2) We all know meat poses numerous health risks including cancer and heart disease, which is why many doctors will advise cancer patients to adopt a plant-based diet. 3) The conditions in which farm animals are bred (cue eye roll) is a moral ‘grey area’. A moral grey area is a euphemism we’ve come to lean on increasingly in the modern world for an activity which is aggressively unethical but which we want to know as little as possible about. Like government surveillance or foreign policy. In short, our wings, fingers, nuggets, burgers, balls and breasts form the basis for a debate that more than a handful of us should probably be having. So why aren’t we? Is it purely the “Delicious” factor or were the cute barnyard nursery rhymes we sang as children in fact legally binding? If a free and independent press represents the focal point of our collective consciousness, reflecting what we care about as an abstract whole, how is it possible that enormous global issues like this one get shut out in the cold?

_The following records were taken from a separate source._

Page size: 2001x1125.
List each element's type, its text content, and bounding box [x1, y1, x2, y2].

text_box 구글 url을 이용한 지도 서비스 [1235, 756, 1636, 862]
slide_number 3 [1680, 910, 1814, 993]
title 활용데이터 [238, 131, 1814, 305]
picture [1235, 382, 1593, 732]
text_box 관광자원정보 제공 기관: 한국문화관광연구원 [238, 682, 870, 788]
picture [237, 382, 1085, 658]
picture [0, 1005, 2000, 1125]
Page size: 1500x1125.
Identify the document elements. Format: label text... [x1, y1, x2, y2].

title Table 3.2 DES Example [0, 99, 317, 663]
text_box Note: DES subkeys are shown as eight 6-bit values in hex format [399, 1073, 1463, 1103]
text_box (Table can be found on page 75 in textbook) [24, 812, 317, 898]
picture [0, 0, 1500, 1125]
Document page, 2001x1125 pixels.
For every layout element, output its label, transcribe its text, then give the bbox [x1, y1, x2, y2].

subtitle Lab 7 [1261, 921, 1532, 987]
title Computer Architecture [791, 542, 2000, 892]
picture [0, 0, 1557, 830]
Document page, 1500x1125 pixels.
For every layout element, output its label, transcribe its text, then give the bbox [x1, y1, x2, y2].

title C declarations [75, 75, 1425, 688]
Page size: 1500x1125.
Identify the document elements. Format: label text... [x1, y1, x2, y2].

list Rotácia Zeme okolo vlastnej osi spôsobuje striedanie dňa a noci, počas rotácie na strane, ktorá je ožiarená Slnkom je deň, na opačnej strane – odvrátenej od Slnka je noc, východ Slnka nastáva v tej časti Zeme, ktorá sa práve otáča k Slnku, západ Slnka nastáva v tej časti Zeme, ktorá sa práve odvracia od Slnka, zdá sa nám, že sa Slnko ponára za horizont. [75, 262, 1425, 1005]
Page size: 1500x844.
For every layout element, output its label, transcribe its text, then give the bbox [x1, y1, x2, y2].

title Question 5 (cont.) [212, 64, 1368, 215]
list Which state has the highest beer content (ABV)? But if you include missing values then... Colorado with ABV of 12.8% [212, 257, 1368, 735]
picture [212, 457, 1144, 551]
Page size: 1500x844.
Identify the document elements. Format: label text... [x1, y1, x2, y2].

Sorry, Climate Change not my fault

Are there really no important perspectives surrounding the meat industry that deserved to be major mass media stories? As primal beings geared towards survival, it’s natural that our instinct is to focus our attention on a limited number of agendas: the issues we collectively perceive as posing the greatest danger, or holding the most power to renegotiate our current state of wellbeing. These form a list of primacies that is, by definition, exclusive rather than inclusive. But this system of swimming in a narrow pool of accepted ideas is not foolproof. ‘Obvious’ concerns can overshadow more nuanced threats. Up until the last few years there was nothing one could do to convince the majority of people that climate change was more than pseudoscience. And yet today, with the exception of the GOP’s presidential candidates, we have begun the process of revising that stance. Humans are fallible. We’re like the Greek mathematician Pythagoras who came up with the Pythagorean theorem but also founded his own religion based on the premise that beans are evil. So bring on the meatpocalypse, because I think we can all handle a more inclusive conversation.